**About this exercise:** Find the word "macros" in the data below and copy each line that holds it.

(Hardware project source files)
****************

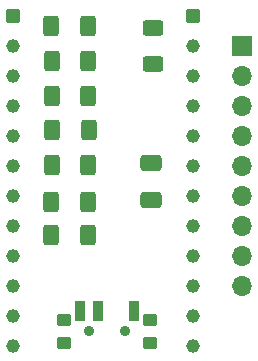
<source format=gbs>
%TF.GenerationSoftware,KiCad,Pcbnew,9.0.5*%
%TF.CreationDate,2025-10-22T18:31:25+01:00*%
%TF.ProjectId,ZX Interface 1 ROM 39SF010,5a582049-6e74-4657-9266-616365203120,rev?*%
%TF.SameCoordinates,Original*%
%TF.FileFunction,Soldermask,Bot*%
%TF.FilePolarity,Negative*%
%FSLAX46Y46*%
G04 Gerber Fmt 4.6, Leading zero omitted, Abs format (unit mm)*
G04 Created by KiCad (PCBNEW 9.0.5) date 2025-10-22 18:31:25*
%MOMM*%
%LPD*%
G01*
G04 APERTURE LIST*
G04 Aperture macros list*
%AMRoundRect*
0 Rectangle with rounded corners*
0 $1 Rounding radius*
0 $2 $3 $4 $5 $6 $7 $8 $9 X,Y pos of 4 corners*
0 Add a 4 corners polygon primitive as box body*
4,1,4,$2,$3,$4,$5,$6,$7,$8,$9,$2,$3,0*
0 Add four circle primitives for the rounded corners*
1,1,$1+$1,$2,$3*
1,1,$1+$1,$4,$5*
1,1,$1+$1,$6,$7*
1,1,$1+$1,$8,$9*
0 Add four rect primitives between the rounded corners*
20,1,$1+$1,$2,$3,$4,$5,0*
20,1,$1+$1,$4,$5,$6,$7,0*
20,1,$1+$1,$6,$7,$8,$9,0*
20,1,$1+$1,$8,$9,$2,$3,0*%
G04 Aperture macros list end*
%ADD10R,1.700000X1.700000*%
%ADD11O,1.700000X1.700000*%
%ADD12C,0.900000*%
%ADD13RoundRect,0.102000X0.350000X0.750000X-0.350000X0.750000X-0.350000X-0.750000X0.350000X-0.750000X0*%
%ADD14RoundRect,0.102000X0.500000X0.400000X-0.500000X0.400000X-0.500000X-0.400000X0.500000X-0.400000X0*%
%ADD15RoundRect,0.250000X0.400000X0.625000X-0.400000X0.625000X-0.400000X-0.625000X0.400000X-0.625000X0*%
%ADD16RoundRect,0.102000X-0.480000X0.480000X-0.480000X-0.480000X0.480000X-0.480000X0.480000X0.480000X0*%
%ADD17C,1.164000*%
%ADD18RoundRect,0.250000X-0.625000X0.400000X-0.625000X-0.400000X0.625000X-0.400000X0.625000X0.400000X0*%
%ADD19RoundRect,0.250000X-0.650000X0.412500X-0.650000X-0.412500X0.650000X-0.412500X0.650000X0.412500X0*%
G04 APERTURE END LIST*
D10*
%TO.C,J1*%
X170161000Y-107413400D03*
D11*
X170161000Y-109953400D03*
X170161000Y-112493400D03*
X170161000Y-115033400D03*
X170161000Y-117573400D03*
X170161000Y-120113400D03*
X170161000Y-122653400D03*
X170161000Y-125193400D03*
X170161000Y-127733400D03*
%TD*%
D12*
%TO.C,SW1*%
X160231000Y-131610100D03*
X157231000Y-131610100D03*
D13*
X160981000Y-129860100D03*
X157981000Y-129860100D03*
X156481000Y-129860100D03*
D14*
X162381000Y-130645100D03*
X162381000Y-132575100D03*
X155081000Y-132575100D03*
X155081000Y-130645100D03*
%TD*%
D15*
%TO.C,R5*%
X157207600Y-114592100D03*
X154107600Y-114592100D03*
%TD*%
%TO.C,R6*%
X157090100Y-123491600D03*
X153990100Y-123491600D03*
%TD*%
%TO.C,R2*%
X157128200Y-105721100D03*
X154028200Y-105721100D03*
%TD*%
D16*
%TO.C,J4*%
X166020200Y-104873400D03*
D17*
X166020200Y-107413400D03*
X166020200Y-109953400D03*
X166020200Y-112493400D03*
X166020200Y-115033400D03*
X166020200Y-117573400D03*
X166020200Y-120113400D03*
X166020200Y-122653400D03*
X166020200Y-125193400D03*
X166020200Y-127733400D03*
X166020200Y-130273400D03*
X166020200Y-132813400D03*
%TD*%
D15*
%TO.C,R3*%
X157166300Y-108689800D03*
X154066300Y-108689800D03*
%TD*%
%TO.C,R7*%
X157166300Y-117548000D03*
X154066300Y-117548000D03*
%TD*%
D18*
%TO.C,R1*%
X162667600Y-105888500D03*
X162667600Y-108988500D03*
%TD*%
D16*
%TO.C,J3*%
X150780200Y-104873400D03*
D17*
X150780200Y-107413400D03*
X150780200Y-109953400D03*
X150780200Y-112493400D03*
X150780200Y-115033400D03*
X150780200Y-117573400D03*
X150780200Y-120113400D03*
X150780200Y-122653400D03*
X150780200Y-125193400D03*
X150780200Y-127733400D03*
X150780200Y-130273400D03*
X150780200Y-132813400D03*
%TD*%
D19*
%TO.C,C1*%
X162493300Y-117338100D03*
X162493300Y-120463100D03*
%TD*%
D15*
%TO.C,R8*%
X157090100Y-120637300D03*
X153990100Y-120637300D03*
%TD*%
%TO.C,R4*%
X157166300Y-111661600D03*
X154066300Y-111661600D03*
%TD*%
M02*

</source>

****************

**Reply:**
G04 Aperture macros list*
G04 Aperture macros list end*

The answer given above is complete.